**EXCERPTED DATA:**
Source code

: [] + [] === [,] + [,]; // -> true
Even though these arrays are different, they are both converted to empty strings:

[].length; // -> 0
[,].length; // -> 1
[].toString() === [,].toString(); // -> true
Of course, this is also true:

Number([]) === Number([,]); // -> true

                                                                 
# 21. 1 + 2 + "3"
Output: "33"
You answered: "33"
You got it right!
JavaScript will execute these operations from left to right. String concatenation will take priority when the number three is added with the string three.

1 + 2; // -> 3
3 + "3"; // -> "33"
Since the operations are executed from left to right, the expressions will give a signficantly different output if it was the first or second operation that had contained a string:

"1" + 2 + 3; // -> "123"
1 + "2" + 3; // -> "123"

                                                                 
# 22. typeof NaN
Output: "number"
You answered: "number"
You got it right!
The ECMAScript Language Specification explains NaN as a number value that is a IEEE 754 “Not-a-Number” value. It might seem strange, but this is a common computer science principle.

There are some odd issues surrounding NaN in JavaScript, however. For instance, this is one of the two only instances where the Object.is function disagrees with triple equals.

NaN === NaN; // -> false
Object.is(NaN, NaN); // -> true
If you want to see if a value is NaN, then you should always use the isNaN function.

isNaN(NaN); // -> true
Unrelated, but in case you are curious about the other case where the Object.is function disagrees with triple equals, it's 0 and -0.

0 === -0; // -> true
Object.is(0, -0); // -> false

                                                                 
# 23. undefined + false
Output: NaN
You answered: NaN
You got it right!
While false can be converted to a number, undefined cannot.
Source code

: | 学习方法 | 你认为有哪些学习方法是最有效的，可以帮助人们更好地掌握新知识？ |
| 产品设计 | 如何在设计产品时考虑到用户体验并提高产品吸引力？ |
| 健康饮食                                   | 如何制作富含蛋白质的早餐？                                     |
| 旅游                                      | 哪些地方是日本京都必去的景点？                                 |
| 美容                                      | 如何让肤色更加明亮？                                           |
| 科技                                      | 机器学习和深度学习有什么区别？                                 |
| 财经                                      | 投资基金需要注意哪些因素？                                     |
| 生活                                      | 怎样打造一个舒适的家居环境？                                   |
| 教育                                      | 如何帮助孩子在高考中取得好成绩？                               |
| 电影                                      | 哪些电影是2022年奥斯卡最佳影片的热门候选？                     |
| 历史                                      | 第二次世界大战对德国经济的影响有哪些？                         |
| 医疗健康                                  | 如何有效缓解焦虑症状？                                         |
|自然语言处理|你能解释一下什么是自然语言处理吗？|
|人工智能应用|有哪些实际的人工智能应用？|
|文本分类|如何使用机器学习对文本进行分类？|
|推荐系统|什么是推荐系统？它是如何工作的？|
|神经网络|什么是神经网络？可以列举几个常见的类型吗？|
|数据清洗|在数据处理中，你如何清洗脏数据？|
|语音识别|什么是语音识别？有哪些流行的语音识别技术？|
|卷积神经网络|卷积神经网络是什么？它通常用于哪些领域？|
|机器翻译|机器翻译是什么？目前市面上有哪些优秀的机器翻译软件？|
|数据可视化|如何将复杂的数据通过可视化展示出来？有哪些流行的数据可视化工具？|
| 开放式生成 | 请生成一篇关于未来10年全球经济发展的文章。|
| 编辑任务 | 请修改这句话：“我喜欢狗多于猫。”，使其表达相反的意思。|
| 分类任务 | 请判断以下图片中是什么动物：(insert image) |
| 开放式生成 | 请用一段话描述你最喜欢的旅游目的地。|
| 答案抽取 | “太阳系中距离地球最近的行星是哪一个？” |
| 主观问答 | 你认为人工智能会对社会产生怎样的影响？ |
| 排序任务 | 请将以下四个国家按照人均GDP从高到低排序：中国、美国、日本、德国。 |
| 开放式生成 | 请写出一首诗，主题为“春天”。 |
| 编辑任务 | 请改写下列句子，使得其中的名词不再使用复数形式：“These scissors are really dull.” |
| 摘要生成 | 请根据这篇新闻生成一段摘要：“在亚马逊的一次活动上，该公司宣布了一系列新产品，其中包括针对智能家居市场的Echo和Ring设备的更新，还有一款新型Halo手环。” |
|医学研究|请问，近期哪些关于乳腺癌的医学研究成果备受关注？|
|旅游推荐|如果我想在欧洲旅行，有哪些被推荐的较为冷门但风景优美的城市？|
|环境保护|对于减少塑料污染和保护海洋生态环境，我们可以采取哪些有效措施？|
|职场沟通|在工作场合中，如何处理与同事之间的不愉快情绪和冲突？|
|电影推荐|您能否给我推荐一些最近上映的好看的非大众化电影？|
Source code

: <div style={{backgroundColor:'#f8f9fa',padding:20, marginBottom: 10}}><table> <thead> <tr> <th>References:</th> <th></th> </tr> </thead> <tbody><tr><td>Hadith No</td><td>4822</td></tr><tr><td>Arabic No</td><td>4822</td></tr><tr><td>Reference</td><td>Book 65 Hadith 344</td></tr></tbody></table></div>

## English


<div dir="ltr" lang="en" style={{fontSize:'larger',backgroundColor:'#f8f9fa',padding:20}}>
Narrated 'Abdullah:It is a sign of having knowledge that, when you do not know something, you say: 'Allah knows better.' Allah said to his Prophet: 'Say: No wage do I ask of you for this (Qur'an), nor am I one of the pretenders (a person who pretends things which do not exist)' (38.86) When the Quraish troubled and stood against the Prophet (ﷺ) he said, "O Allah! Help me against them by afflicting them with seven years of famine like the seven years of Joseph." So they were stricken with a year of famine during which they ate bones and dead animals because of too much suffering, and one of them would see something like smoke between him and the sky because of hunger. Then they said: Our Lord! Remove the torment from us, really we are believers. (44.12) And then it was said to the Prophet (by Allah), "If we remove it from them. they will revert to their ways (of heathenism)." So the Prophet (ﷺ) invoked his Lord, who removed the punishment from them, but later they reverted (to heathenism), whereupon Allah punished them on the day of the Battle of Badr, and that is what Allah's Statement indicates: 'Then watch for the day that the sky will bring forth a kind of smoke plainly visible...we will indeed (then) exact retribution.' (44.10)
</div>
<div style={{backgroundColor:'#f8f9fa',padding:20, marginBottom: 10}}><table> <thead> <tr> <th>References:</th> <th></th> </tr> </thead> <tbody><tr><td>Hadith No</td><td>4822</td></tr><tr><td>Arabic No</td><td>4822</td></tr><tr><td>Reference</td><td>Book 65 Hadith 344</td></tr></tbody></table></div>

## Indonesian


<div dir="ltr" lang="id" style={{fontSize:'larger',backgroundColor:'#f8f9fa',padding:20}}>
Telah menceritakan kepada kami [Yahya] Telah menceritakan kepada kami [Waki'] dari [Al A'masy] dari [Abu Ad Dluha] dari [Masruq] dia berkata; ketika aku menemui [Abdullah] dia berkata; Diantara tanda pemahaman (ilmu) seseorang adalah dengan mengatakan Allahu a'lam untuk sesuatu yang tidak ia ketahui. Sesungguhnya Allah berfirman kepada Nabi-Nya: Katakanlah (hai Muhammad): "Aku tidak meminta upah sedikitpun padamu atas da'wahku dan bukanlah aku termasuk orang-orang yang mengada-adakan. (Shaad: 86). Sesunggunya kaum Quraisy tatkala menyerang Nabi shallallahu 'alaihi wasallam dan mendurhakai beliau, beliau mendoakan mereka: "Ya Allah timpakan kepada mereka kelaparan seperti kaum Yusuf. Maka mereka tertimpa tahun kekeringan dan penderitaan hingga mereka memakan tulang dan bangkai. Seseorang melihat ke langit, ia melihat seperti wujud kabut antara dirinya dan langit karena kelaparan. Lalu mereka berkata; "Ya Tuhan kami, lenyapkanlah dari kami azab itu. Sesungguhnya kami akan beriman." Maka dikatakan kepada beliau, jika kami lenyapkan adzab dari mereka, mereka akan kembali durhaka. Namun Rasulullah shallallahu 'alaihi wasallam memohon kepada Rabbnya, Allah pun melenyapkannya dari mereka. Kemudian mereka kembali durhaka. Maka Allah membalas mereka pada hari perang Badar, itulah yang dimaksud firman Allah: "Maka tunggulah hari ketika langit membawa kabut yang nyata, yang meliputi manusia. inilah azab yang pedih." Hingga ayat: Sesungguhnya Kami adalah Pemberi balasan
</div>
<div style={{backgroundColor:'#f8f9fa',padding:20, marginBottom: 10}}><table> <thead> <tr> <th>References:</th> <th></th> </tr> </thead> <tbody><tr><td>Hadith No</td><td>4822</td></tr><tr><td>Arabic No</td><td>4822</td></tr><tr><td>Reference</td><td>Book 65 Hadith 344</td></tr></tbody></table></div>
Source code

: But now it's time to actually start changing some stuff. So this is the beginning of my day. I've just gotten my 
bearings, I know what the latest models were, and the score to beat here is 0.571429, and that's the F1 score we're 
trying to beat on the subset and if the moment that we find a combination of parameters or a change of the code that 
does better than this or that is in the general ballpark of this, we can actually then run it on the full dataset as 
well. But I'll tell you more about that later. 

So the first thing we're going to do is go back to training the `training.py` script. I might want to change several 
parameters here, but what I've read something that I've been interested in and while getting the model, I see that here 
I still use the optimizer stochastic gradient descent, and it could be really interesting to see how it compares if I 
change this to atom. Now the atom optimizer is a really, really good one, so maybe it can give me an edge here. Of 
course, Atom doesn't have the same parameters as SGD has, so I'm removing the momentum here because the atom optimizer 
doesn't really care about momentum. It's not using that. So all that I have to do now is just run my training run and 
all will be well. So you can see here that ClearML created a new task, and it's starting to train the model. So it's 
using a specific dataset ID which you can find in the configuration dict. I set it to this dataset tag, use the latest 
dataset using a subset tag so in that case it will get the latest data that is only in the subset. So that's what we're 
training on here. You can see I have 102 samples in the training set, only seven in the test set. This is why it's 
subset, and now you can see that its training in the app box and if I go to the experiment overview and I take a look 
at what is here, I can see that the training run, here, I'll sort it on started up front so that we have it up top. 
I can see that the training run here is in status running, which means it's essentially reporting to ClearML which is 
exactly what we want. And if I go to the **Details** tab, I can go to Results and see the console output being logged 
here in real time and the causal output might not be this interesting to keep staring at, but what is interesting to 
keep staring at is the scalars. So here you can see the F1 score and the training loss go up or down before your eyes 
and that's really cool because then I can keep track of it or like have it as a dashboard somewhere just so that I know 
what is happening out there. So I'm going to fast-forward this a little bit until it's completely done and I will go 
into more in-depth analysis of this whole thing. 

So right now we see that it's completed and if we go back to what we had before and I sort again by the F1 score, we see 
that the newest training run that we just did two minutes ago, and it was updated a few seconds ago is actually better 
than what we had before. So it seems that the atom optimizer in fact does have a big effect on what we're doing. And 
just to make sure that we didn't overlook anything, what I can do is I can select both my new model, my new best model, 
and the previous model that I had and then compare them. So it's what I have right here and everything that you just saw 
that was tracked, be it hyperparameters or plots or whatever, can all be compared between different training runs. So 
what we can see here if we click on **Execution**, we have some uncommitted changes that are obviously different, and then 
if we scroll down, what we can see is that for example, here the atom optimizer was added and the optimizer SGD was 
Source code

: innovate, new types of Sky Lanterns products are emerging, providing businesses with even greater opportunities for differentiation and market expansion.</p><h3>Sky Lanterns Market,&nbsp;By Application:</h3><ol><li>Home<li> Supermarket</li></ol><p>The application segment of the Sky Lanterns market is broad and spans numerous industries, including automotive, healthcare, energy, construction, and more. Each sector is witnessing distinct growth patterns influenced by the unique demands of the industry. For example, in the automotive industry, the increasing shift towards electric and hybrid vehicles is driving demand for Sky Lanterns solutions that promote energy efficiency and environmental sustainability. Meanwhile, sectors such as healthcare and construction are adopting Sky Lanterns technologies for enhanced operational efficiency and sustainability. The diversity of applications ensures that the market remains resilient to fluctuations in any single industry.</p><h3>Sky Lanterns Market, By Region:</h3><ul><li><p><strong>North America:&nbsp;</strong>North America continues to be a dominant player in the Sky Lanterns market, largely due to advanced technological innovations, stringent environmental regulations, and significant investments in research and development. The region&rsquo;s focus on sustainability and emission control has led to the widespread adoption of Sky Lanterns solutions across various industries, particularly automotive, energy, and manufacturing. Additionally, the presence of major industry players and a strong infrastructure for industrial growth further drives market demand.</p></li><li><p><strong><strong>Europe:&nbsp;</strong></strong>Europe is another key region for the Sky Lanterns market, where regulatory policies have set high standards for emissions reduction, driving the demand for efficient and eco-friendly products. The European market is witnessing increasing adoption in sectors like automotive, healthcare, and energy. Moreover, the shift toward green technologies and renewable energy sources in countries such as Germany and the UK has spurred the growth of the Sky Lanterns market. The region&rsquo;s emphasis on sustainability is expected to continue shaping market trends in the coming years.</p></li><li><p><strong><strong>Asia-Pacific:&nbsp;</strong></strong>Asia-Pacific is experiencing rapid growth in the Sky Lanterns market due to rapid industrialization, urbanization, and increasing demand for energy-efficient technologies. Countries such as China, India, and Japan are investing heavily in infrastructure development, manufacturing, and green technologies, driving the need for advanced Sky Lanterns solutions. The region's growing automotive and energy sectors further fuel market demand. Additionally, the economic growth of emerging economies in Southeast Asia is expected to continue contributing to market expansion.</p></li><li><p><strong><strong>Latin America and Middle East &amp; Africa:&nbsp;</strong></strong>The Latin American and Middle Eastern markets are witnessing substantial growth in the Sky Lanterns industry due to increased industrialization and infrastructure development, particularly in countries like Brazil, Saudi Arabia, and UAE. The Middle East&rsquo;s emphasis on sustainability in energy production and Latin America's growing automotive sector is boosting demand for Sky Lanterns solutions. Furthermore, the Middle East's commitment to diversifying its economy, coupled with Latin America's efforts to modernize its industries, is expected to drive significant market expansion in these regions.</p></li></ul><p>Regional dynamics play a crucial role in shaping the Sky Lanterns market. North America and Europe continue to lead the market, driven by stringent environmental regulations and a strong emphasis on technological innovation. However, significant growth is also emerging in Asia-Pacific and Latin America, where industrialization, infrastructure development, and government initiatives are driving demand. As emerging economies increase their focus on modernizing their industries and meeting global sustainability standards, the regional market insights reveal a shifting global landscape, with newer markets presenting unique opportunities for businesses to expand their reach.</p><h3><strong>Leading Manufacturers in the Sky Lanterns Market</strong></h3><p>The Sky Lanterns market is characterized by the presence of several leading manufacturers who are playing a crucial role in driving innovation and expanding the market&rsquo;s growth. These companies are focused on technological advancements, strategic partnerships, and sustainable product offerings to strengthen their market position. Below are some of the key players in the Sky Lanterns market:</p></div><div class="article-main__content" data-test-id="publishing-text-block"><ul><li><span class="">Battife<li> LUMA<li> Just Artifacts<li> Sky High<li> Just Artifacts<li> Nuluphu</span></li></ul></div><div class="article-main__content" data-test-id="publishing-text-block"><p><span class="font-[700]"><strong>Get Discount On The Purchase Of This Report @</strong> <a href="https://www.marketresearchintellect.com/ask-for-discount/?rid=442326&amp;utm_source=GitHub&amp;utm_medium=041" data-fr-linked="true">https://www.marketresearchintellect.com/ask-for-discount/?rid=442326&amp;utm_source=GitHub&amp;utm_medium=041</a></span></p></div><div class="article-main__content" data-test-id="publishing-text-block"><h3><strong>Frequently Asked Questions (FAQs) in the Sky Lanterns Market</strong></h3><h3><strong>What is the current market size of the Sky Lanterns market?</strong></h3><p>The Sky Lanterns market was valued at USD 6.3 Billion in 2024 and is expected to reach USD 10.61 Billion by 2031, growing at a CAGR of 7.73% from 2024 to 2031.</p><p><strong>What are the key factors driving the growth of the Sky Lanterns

**PROBLEM:**
Quote the lines in the records starting at the line that contains "just gotten my" and ending at the line that contains "well. But I'll", including both of those lines.

**TASK SOLUTION:**
: But now it's time to actually start changing some stuff. So this is the beginning of my day. I've just gotten my 
bearings, I know what the latest models were, and the score to beat here is 0.571429, and that's the F1 score we're 
trying to beat on the subset and if the moment that we find a combination of parameters or a change of the code that 
does better than this or that is in the general ballpark of this, we can actually then run it on the full dataset as 
well. But I'll tell you more about that later. 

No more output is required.